▶ [Activity]:
Collect every line that contains the word "Mollik", and copy each one out.

▶ [Data to use]:
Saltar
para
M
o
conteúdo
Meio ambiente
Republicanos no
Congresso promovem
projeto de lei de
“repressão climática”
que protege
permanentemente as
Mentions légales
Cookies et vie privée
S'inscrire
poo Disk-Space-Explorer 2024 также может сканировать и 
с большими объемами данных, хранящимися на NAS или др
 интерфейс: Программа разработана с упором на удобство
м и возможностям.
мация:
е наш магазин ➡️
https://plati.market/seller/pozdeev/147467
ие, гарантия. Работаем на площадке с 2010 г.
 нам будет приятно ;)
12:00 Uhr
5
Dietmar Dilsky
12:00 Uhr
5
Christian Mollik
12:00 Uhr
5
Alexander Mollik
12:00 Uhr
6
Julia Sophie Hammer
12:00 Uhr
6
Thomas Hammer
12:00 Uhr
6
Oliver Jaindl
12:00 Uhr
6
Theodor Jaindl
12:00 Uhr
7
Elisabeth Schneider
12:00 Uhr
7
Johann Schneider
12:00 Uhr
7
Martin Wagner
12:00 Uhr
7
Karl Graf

▶ [Task solution]:
Christian Mollik
Alexander Mollik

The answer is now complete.